Major genetic marker of nidoviruses encodes a replicative endoribonuclease

Journal Paper/Review - Aug 24, 2004

Units
PubMed
Doi

Citation
Ivanov K, Hertzig T, Rozanov M, Bayer S, Thiel V, Gorbalenya A, Ziebuhr J. Major genetic marker of nidoviruses encodes a replicative endoribonuclease. Proceedings of the National Academy of Sciences of the United States of America 2004; 101:12694-9.
Type
Journal Paper/Review (English)
Journal
Proceedings of the National Academy of Sciences of the United States of America 2004; 101
Publication Date
Aug 24, 2004
Issn Print
0027-8424
Pages
12694-9
Brief description/objective

Coronaviruses are important pathogens that cause acute respiratory diseases in humans.

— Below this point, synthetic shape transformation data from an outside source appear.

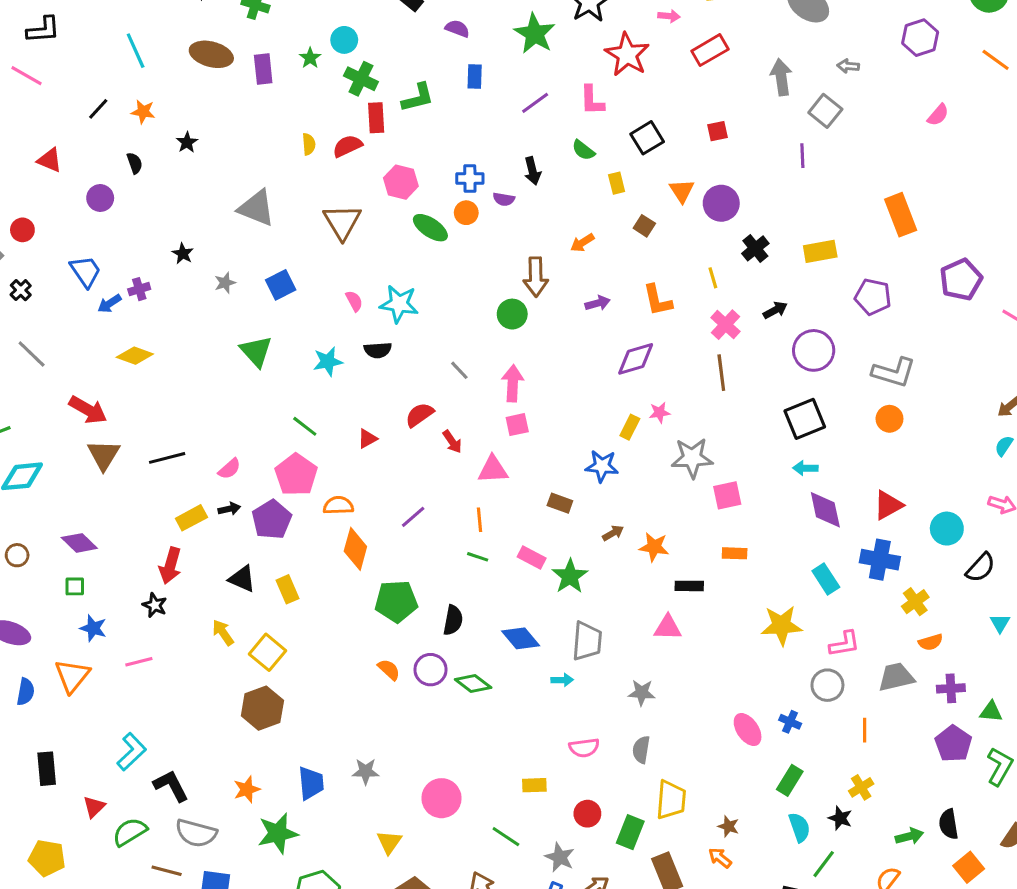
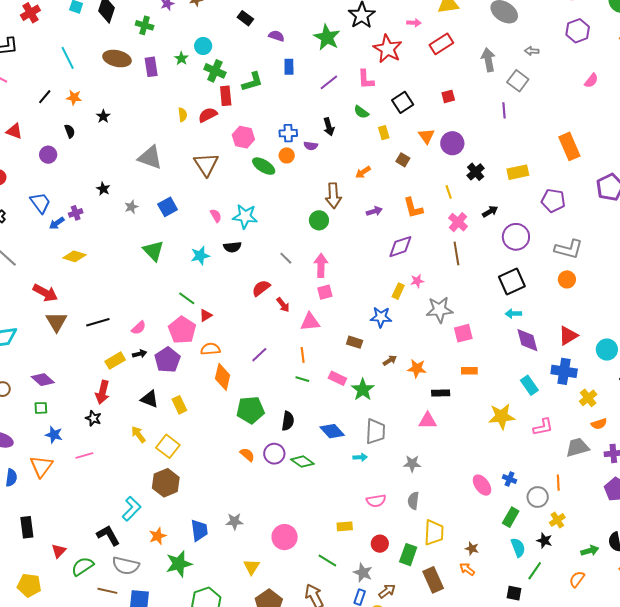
red triangle: (367, 439) -> (206, 315), moved
gray circle: (827, 685) -> (538, 497), moved
cyan L-shape: (132, 752) -> (131, 509), moved

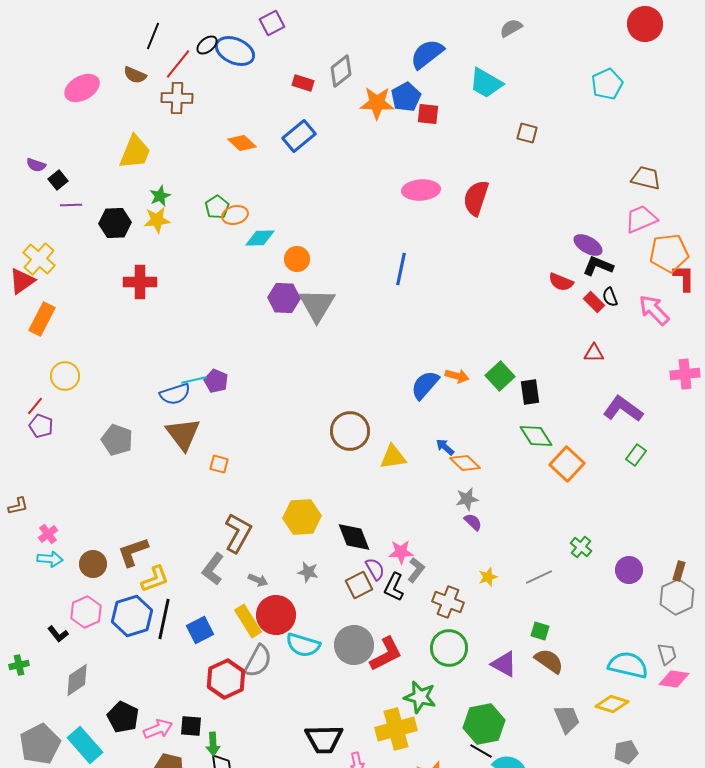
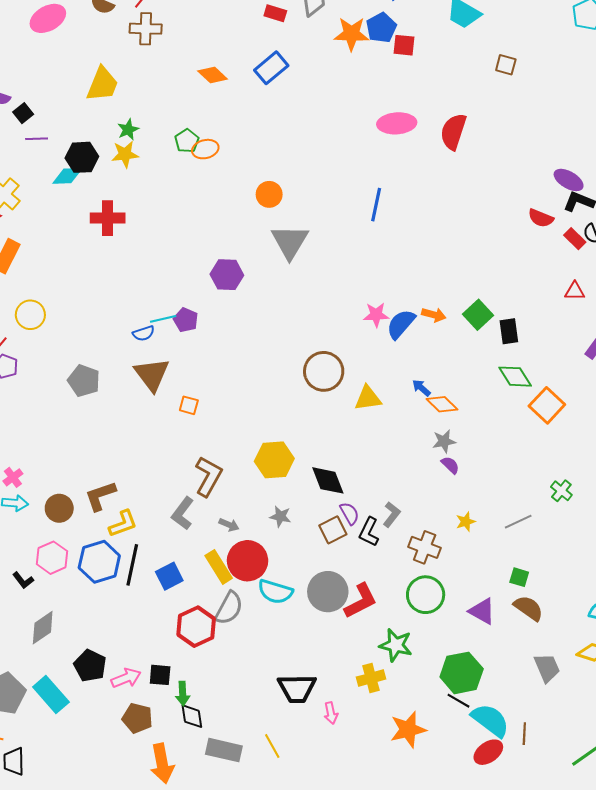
cyan diamond: (260, 238) -> (67, 176), moved
purple hexagon: (284, 298) -> (227, 275), moved
blue semicircle: (175, 394) -> (144, 333), size x0.7
pink star: (401, 552) -> (376, 315), moved
yellow cross: (396, 729) -> (371, 678), size x0.7

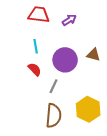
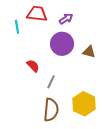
cyan line: (36, 46) -> (17, 27), moved
purple circle: (65, 60) -> (62, 44), moved

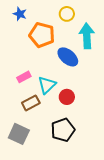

Replication of the approximately 30-kb positive-strand RNA genome of coronaviruses and discontinuous synthesis of an extensive set of subgenome-length RNAs (transcription) are mediated by the replicase-transcriptase, a barely characterized protein complex that comprises several cellular proteins and up to 16 viral subunits. The coronavirus replicase-transcriptase was recently predicted to contain RNA-processing enzymes that are extremely rare or absent in other RNA viruses. Here, we established and characterized the activity of one of these enzymes, replicative nidoviral uridylate-specific endoribonuclease (NendoU). It is considered a major genetic marker that discriminates nidoviruses (Coronaviridae, Arteriviridae, and Roniviridae) from all other RNA virus families. Bacterially expressed forms of NendoU of severe acute respiratory syndrome coronavirus and human coronavirus 229E were revealed to cleave single-stranded and double-stranded RNA in a Mn(2+)-dependent manner. Single-stranded RNA was cleaved less specifically and effectively, suggesting that double-stranded RNA is the biologically relevant NendoU substrate. Double-stranded RNA substrates were cleaved upstream and downstream of uridylates at GUU or GU sequences to produce molecules with 2'-3' cyclic phosphate ends. 2'-O-ribose-methylated RNA substrates proved to be resistant to cleavage by NendoU, indicating a functional link with the 2'-O-ribose methyltransferase located adjacent to NendoU in the coronavirus replicative polyprotein. A mutagenesis study verified potential active-site residues and allowed us to inactivate NendoU in the full-length human coronavirus 229E clone. Substitution of D6408 by Ala was shown to abolish viral RNA synthesis, demonstrating that NendoU has critical functions in viral replication and transcription.